> **Exercise**
Down to the last line, retype each line of the entries exactly, starting with the one that contains "Right hand at".
------------------------------
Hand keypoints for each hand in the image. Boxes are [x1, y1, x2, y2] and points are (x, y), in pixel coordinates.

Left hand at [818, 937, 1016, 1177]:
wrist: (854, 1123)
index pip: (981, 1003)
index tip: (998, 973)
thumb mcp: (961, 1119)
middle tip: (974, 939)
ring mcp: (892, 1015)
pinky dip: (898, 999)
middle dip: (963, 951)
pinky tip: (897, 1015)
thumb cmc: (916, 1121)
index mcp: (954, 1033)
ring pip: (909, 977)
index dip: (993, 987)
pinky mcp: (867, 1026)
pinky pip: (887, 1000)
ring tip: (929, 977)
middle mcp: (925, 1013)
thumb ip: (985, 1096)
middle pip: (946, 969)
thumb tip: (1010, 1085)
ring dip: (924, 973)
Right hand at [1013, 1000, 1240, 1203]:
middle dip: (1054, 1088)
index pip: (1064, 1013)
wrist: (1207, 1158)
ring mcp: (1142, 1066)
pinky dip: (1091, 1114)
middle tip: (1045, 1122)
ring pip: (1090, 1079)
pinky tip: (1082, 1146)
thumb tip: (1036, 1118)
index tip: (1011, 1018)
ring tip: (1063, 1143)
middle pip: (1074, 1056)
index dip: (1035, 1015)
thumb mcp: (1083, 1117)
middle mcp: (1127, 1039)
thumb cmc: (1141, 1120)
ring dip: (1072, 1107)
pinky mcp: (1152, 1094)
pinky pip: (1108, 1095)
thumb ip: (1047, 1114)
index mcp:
------------------------------
> **Answer to the problem**
Right hand at [1013, 1000, 1240, 1203]:
middle dip: (1054, 1088)
index pip: (1064, 1013)
wrist: (1207, 1158)
ring mcp: (1142, 1066)
pinky dip: (1091, 1114)
middle tip: (1045, 1122)
ring pip: (1090, 1079)
pinky tip: (1082, 1146)
thumb tip: (1036, 1118)
index tip: (1011, 1018)
ring tip: (1063, 1143)
middle pip: (1074, 1056)
index dip: (1035, 1015)
thumb mcp: (1083, 1117)
middle mcp: (1127, 1039)
thumb cmc: (1141, 1120)
ring dip: (1072, 1107)
pinky mcp: (1152, 1094)
pinky pip: (1108, 1095)
thumb ip: (1047, 1114)
index mcp:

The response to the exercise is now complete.